The dialogue can sound slightly mannered, but it often has a very contemporary, albeit meta-theatrical, flow. The sometimes hilariously fretful characters could have come from “Mad Men,” “Glengarry Glen Ross” or “The Office.”

The ensemble is masterfully understated. “Suffering, Inc.” has a few moments of big emotion, but the jokes are all in eye-rolls, dismissive “uh-huh”s and snide “ooh-kay”s.

Persinger, as the frustrated writer Natalie, is particularly masterful at controlled emotion. Clearly, Natalie has a big inner life, but she’s only going to share a little bit with the rest of us — and she probably doesn’t care whether we know about the depths of her soul. Fullerton, who also does excellent work as Ivan, an employee fired just a year before he gets his pension who seems to be constantly reining in his depression and rage, putting on a good face and barely remaining civil to those around him.

In the spirit of Chekhov, “Suffering, Inc.” holds little nuggets of comedy — Sonia, played by Carrie Cates, creates a play-within-a-play by acting out a fantasy romance with a co-worker with binder-clip puppets — but ends with tragedy. Its characters age rapidly — Natalie starts the play in her 20s, but needs a cane by the final scene — the company financials go to hell, love is frustrated, a gun appears.

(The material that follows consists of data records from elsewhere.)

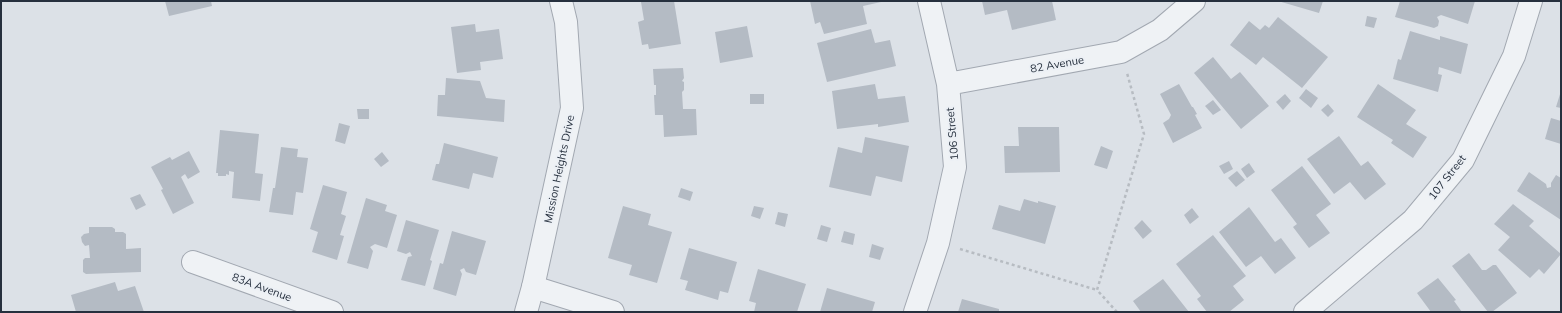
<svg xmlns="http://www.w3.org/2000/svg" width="1562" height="313" viewBox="0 0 1562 313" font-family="Mulish,sans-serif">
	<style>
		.building { fill: #b4bbc4 }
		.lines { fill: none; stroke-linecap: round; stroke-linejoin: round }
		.minor-casing { stroke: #a2a8b1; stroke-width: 24 }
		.tertiary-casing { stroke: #a2a8b1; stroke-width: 24 }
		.path { stroke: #b7bcc2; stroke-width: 2.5; stroke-dasharray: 3 3; stroke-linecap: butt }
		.minor { stroke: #eff2f5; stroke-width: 22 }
		.tertiary { stroke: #eff2f5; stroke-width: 22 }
		.labels { text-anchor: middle; stroke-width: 4; stroke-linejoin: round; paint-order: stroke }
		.street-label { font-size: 11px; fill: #26303e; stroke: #ecf0f5 }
	</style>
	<rect width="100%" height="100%" fill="#dce1e7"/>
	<path class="building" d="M165,1H211L212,6L169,16Z
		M646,1H674L681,44L649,49L648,44L642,45L638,22L644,20L641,2Z
		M810,1H881V2L863,6L867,24L824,34L820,22L815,24Z
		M982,1H1052L1056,20L1012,30L1007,10L985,15Z
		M1278,1H1323L1319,13Z
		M1400,1H1475L1468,24L1441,15L1437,17L1439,21L1438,26L1434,28L1395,17Z
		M1367,16L1377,18L1374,28L1365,26Z
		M1278,17L1328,57L1302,88L1263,57L1256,65L1230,45L1249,21L1260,30L1265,25L1269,28Z
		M475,24L476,32L499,29L503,59L480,62L481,70L457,73L451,27Z
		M747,26L753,57L720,63L715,32Z
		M871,29L875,43L890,40L896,66L827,82L817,43Z
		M1410,31L1440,40V36L1468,44L1461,74L1439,67L1438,74L1442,75L1438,92L1393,79L1398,59L1401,60Z
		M1213,57L1231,79L1240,72L1269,106L1241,129L1194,73Z
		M683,68L684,78L682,81L684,82V90L682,92L683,109H696L697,135L664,137L663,115H655L654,95H656V85H654L653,69Z
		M446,78L480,81L486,98L505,100L504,122L437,116L438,95H445Z
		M875,84L878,99L905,96L909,122L878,127V124L837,129L832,91Z
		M1179,84L1192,107H1193L1197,114L1195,115L1202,128L1173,143L1163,123L1169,119L1171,115L1160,94Z
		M1378,84L1416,110L1406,124L1427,137L1413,158L1391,143L1393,140L1357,117Z
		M1306,89L1318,98L1311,108L1299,98Z
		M1561,91V108L1556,107Z
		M750,94H764V104H750Z
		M1285,94L1291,101L1283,110L1276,102Z
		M1213,100L1221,110L1213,115L1205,106Z
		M1328,104L1334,111L1328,117L1321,110Z
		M357,109H369V119H358Z
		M1551,118L1561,121V144L1545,139Z
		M339,123L350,126L345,144L335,141Z
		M1018,127H1059L1060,172L1005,173L1004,146H1019Z
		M220,130L259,134L255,173L263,174L260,201L232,198L234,172L229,171V175L226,174V176H218V173H216Z
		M1339,136L1361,166L1368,161L1386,184L1365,200L1350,182L1334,194L1307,159Z
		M865,137L909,146L902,182L876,176L871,196L829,187L838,147L862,153Z
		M444,143L498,157L493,178L473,173L469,189L432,180L436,164H439Z
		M1101,146L1113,151L1107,169L1094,165Z
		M281,147L298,149L297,157L308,158L303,193L296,192L293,215L269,212L273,188H275Z
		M189,151L200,172L188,179L185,174L181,177L194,203L173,214L161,190L163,189L151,167L170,157L172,160Z
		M382,152L389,161L381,167L374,159Z
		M1229,161L1233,169L1224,174L1219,166Z
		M1249,163L1255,172L1247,178L1241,169Z
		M1302,166L1331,204L1316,215L1330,233L1309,248L1293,227L1297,224L1271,190Z
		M1237,171L1245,180L1236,187L1228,178Z
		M1529,172L1546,184L1547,188L1551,187V183L1556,175L1561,178V220L1517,191Z
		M323,185L347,192L341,214L346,216L340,235L344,236L337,260L312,252L318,232L310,229Z
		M681,188L693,192L690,201L678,197Z
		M140,194L146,205L136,210L130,198Z
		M366,198L387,205L385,211L397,215L387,248L375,244L370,247L373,251L368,269L347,263Z
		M1024,199L1038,203V201L1056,206L1045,244L992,229L999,205L1020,211Z
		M1513,204L1534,221L1529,226L1561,254L1544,274L1539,269L1530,278L1498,250L1510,237L1494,224Z
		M623,206L651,214L648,225L672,232L657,283L629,275L632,265L608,258Z
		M754,206L764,208L760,219L751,216Z
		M1249,207L1275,242L1281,238L1296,258L1275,274L1261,256L1246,267L1219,232Z
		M1192,208L1199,217L1190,224L1184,215Z
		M778,212L788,214L785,227L775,224Z
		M406,220L439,230L430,260L432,261L425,286L401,280L408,257L412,256L410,252L406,254L397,251Z
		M1142,220L1152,231L1143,239L1134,228Z
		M821,225L831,228L827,242L817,239Z
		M89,227H112L115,229V232H123L126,234V249L141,248V272L86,274L83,272V260L85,258H90L89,245L85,246L82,242L81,237L84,234L89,233Z
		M452,231L486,241L476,275L466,272L464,268L460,270L462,274L456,296L433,289L440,263L443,264Z
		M844,231L855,234L853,245L841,242Z
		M1213,235L1246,276L1233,286L1244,300L1229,312H1207L1197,299L1201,296L1176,264Z
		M872,244L884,248L880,260L869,257Z
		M689,248L737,262L728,293L720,291L718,300L685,290L688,281L680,279Z
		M1469,253L1482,270H1486L1493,265H1496L1517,293L1492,312H1488L1452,266Z
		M758,269L806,284L797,312H754L756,303L749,301Z
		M1438,278L1456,300L1454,301L1462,312H1431L1417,293Z
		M1163,279L1189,312H1141L1133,301Z
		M115,282L118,291L135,286L144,312H76L71,295Z
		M827,288L875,302L872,312H820Z
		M962,299L999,309V312H958Z"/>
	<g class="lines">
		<g class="minor-casing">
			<path id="minor" d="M948,84L1121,52L1160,30L1194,1
				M193,262L332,312
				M533,287L613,312
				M915,312L938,243L955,167L948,84L929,1
				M1305,312L1413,220L1463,160L1514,56L1531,1"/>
		</g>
		<g class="tertiary-casing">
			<path id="tertiary" d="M526,312L533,287L572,108L566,22L561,1"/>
		</g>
		<path class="path" d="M960,249L1097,290
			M1117,312L1097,290L1144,134L1127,73"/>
		<use href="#minor" class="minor"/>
		<use href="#tertiary" class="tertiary"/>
	</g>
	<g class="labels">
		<g class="street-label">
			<text transform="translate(1057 64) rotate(-10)" y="4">82 Avenue</text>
			<text transform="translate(952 134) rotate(-95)" y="4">106 Street</text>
			<text transform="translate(559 169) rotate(-78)" y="4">Mission Heights Drive</text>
			<text transform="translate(1447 177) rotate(-52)" y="4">107 Street</text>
			<text transform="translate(262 287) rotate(20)" y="4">83A Avenue</text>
		</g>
	</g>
	<rect width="1562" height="313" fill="none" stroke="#26303e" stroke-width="4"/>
</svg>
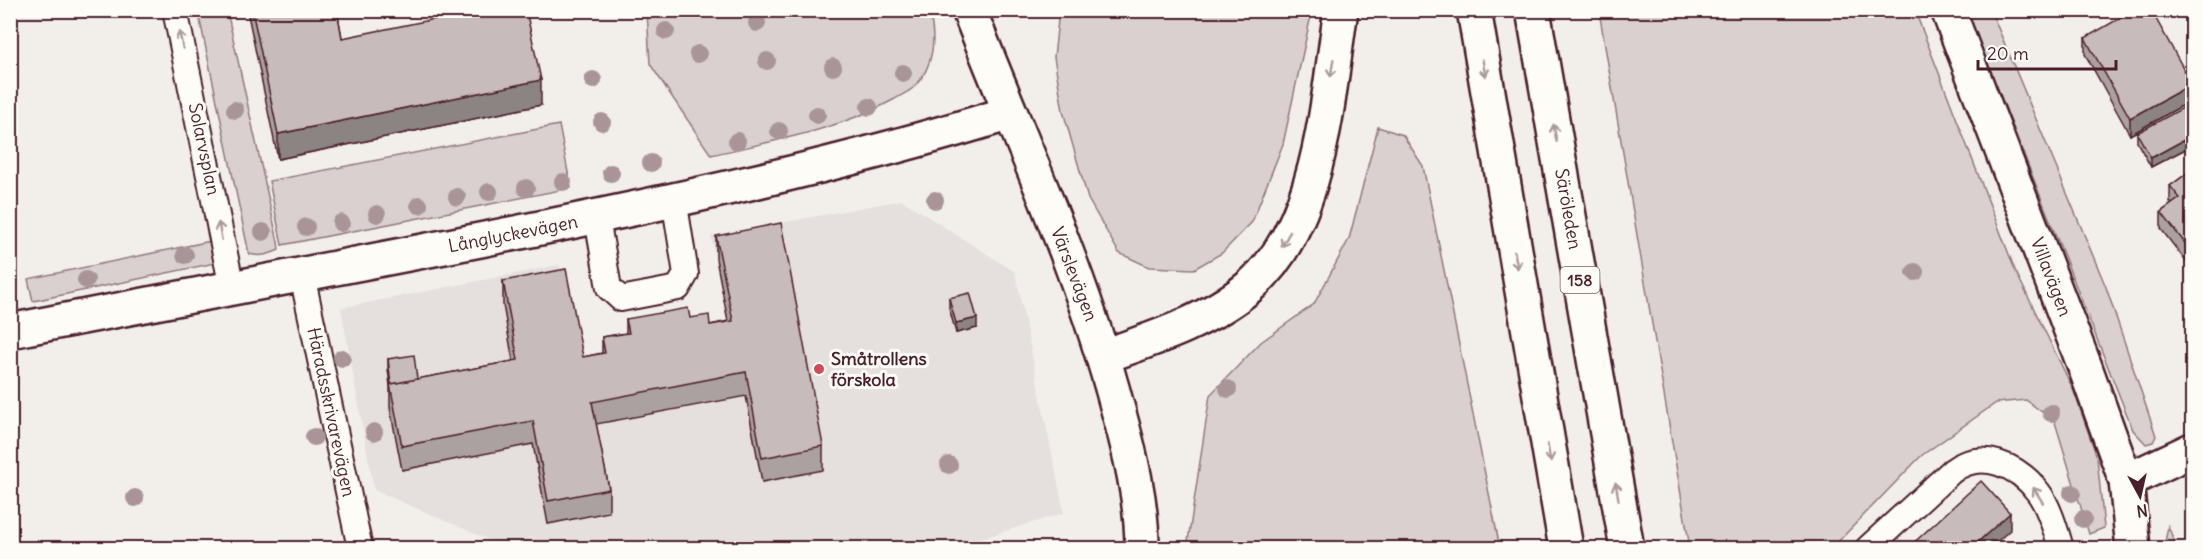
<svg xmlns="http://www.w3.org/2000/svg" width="2203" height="559" font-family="Delius,sans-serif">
  <rect width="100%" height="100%" fill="#f2efeb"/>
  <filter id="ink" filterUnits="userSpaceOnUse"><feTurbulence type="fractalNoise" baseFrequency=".0167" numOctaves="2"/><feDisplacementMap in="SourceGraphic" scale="12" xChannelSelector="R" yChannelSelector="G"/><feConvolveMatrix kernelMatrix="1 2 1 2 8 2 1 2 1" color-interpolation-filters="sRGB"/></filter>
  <g filter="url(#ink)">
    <!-- built -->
    <polygon fill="#e5dfdd" points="902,200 1015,272 1064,513 989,536 935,548 508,548 374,490 341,308 559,265 583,380 732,344 711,236"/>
    <!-- green -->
    <g fill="#d9d0cf" stroke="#92787d" stroke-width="1.5">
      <path d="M198,11H227L278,242L279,250C268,255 260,257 249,254Z"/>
      <path d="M647,11H929C936,37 935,66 914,87C909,92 901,95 895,99C839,130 773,141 711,155L650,64Z"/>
      <polygon points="1059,11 1312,11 1283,144 1252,222 1222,253 1194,269 1149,267 1119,253 1088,199 1063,111 1054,57"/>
      <polygon points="1599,11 1915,11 2015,270 2073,389 2097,457 2104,528 2089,534 2055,422 2026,400 1996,403 1921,456 1832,548 1690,548"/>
      <polygon points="1967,11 1991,11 2106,287 2156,436 2153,442 2146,444 2133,430"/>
      <polygon points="559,125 571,188 282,245 269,181"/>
      <polygon points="1378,127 1403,135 1423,166 1500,548 1187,548 1210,395 1261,342 1314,304 1349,239"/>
      <polygon points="211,241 215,263 33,301 28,279"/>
      <polygon points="2168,526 2177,548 2164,548"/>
    </g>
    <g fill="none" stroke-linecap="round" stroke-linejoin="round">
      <!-- service casing -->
      <g stroke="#4a1f2b" stroke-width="28">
        <g id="service">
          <polyline points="175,10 232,288"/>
          <polyline points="597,218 609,288 621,299 678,288 686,274 674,199"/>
          <polyline points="302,275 360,548"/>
          <path d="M1868,548L1952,471C1981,449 2018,465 2038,492C2049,506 2056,531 2061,548"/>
        </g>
      </g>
      <!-- minor casing -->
      <g stroke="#4a1f2b" stroke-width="38">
        <g id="minor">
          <path d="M969,10C1020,141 1081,270 1117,406C1130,452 1142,501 1142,548"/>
          <polyline points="1948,10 2085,367 2126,481 2133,548"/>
          <path d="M10,331C167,300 323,271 480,240C658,205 836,167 1010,113"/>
          <polyline points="2126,481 2192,450"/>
        </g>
      </g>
      <!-- primary casing -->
      <g stroke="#4a1f2b" stroke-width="38">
        <g id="primary">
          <polyline points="1474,10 1566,548"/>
          <polyline points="1533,10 1627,548"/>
          <path d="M1104,356C1153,339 1209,321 1249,287C1322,225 1327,99 1341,10"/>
        </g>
      </g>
      <!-- service -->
      <use href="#service" stroke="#fdfcf7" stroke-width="24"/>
      <!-- minor -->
      <use href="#minor" stroke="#fdfcf7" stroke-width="33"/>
      <!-- primary -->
      <use href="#primary" stroke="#fdfcf7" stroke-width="33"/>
    </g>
    <!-- trees -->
    <g fill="#a99598">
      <circle cx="757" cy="23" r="9"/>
      <circle cx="666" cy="31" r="9"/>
      <circle cx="698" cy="54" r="9"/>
      <circle cx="767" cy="61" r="9"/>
      <circle cx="833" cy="67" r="9"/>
      <circle cx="903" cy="73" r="9"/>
      <circle cx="593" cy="80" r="9"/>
      <circle cx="869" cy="107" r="9"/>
      <circle cx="235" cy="110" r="9"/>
      <circle cx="817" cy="115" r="9"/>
      <circle cx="602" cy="122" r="9"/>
      <circle cx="779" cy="131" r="9"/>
      <circle cx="737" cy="141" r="9"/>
      <circle cx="651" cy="163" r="9"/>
      <circle cx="611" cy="173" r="9"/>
      <circle cx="563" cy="182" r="9"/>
      <circle cx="526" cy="188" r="9"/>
      <circle cx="489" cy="192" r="9"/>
      <circle cx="457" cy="197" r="9"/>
      <circle cx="935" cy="200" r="9"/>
      <circle cx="419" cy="205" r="9"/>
      <circle cx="377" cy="214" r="9"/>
      <circle cx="341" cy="223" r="9"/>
      <circle cx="306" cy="227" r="9"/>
      <circle cx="263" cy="232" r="9"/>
      <circle cx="185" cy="255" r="9"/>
      <circle cx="1915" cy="272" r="9"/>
      <circle cx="86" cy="280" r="9"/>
      <circle cx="342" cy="358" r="9"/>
      <circle cx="1228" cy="389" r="9"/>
      <circle cx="2051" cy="413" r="9"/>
      <circle cx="374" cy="432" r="9"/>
      <circle cx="314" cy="437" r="9"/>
      <circle cx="949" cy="465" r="9"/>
      <circle cx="2072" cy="493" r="9"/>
      <circle cx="135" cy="498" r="9"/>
      <circle cx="2083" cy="519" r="9"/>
    </g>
    <!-- wall -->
    <g fill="#aca1a1" stroke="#4a1f2b" stroke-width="1.5">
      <polygon points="247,10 337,10 342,38 541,105 278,159"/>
      <polygon points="2085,38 2192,100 2130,135 2085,54"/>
      <polygon points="2193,109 2193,145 2151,167 2137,142 2137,133"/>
      <polygon points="2193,169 2193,266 2191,268 2161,229 2161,212 2172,204 2170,202 2170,186"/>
      <polygon points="716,236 823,446 823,470 762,482 746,396 596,424 609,489 609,512 548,524 533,444 402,470 390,408 390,386 388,369 388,359 417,379 513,361 503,305 503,281 583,357 602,353 602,337 626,333 626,319 690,318 710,325 728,321 716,259"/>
      <polygon points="949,298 977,328 956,333 949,308"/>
    </g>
    <!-- shaded-wall -->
    <g fill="#8c8383" stroke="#4a1f2b" stroke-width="1.5">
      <polygon points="541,80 541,105 278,159 278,134"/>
      <polygon points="2192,84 2192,100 2130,135 2130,118"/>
      <polygon points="2193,135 2193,145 2151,167 2151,158"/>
      <polygon points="2193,250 2193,266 2191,268 2191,251"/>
      <polygon points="977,318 977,328 956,333 956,323"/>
      <polygon points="2010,513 2010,530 1989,549 1970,549"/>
    </g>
    <!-- building -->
    <g fill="#c8bbbb" stroke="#4a1f2b" stroke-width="1.5">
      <polygon points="252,10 337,10 342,38 479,10 526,10 541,80 278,134"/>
      <polygon points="2134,10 2151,10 2192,84 2130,118 2085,38"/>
      <polygon points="2190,104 2193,109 2193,135 2151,158 2137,133"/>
      <polygon points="2193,169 2193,250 2191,251 2161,212 2180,198 2170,186"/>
      <polygon points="781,223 823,446 762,458 746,372 592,402 609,489 548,501 533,421 402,446 390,384 518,360 503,281 566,269 583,357 605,353 602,337 629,333 626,319 688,308 690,318 709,315 710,325 733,321 716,236"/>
      <polygon points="970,293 977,318 956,323 949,298"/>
      <polygon points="414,355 417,379 391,384 388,359"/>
      <polygon points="1981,481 2010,513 1970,549 1907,549"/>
    </g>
    <!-- one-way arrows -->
    <defs><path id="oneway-shaft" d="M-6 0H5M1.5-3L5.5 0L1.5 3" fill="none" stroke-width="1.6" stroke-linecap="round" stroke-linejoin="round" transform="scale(1.5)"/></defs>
    <g stroke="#ac999b">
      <use href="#oneway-shaft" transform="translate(181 40) rotate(-102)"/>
      <use href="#oneway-shaft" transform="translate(1332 68) rotate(99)"/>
      <use href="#oneway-shaft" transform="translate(1484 68) rotate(80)"/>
      <use href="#oneway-shaft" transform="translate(1555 133) rotate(-100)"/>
      <use href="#oneway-shaft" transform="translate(220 231) rotate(-101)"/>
      <use href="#oneway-shaft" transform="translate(1286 239) rotate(120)"/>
      <use href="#oneway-shaft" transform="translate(1516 260) rotate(80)"/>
      <use href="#oneway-shaft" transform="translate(1549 453) rotate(80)"/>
      <use href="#oneway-shaft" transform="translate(1617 491) rotate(-100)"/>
      <use href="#oneway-shaft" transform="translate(2038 495) rotate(-122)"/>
    </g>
  </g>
  <!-- markers -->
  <circle fill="#d1495b" stroke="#fdfcf7" stroke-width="2" cx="819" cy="369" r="6"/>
  <g text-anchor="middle" stroke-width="6" stroke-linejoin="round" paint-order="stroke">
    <!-- shield labels -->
    <rect fill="#fdfcf7" stroke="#806168" stroke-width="1.5" x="1560.5" y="267" width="39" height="26" rx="4.5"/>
    <g font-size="16" font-weight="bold" fill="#4a1f2b">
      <text x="1580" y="286">158</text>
    </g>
    <!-- street labels -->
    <g font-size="18" fill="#4a1f2b" stroke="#fdfcf7">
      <text transform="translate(204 149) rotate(78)" y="6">Solarvsplan</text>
      <text transform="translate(1568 209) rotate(80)" y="6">Säröleden</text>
      <text transform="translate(513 234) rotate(-11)" y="6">Långlyckevägen</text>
      <text transform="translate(1074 274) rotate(69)" y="6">Värslevägen</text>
      <text transform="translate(2051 277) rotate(69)" y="6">Villavägen</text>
      <text transform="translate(331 412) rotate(78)" y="6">Häradsskrivarevägen</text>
    </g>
    <!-- poi labels -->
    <g font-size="18" font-weight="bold" fill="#4a1f2b" stroke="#fdfcf7" text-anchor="start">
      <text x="831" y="365">Småtrollens<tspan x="831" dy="21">förskola</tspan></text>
    </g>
  </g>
  <!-- margin -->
  <rect width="2203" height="559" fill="none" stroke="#fdfcf7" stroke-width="36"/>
  <rect x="18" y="18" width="2167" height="523" fill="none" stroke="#4a1f2b" stroke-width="2" filter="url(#ink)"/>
  <!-- north arrow -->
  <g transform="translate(2140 496) rotate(172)" stroke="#fdfcf7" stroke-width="4.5" paint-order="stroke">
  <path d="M0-4.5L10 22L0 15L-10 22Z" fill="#4a1f2b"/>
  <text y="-9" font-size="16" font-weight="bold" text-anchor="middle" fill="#4a1f2b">N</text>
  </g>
  <!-- scale -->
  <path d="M1978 60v9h138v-9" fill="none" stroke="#4a1f2b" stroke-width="3"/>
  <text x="1987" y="60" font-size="18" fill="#4a1f2b" stroke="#fdfcf7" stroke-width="4.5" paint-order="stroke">20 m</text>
</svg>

Chekhov provides frighteningly good material for portraying life in an office. From “The Seagull” to “The Cherry Orchard,” his characters obsess about financial trouble, frustrated love, and, as Pony World playwright and director Brendan Healy said, “that regret and yearning that tugs at us when we know something that we want but can’t get — how we use our time on this earth, and if we haven’t done what we wanted to do, what are we waiting for?”

Just before the lights went down on opening night, a man and woman, both drinking beer, were finishing a conversation about someone she knew who had been hit by a car. Even so, she said, “You don’t get to take time off work.”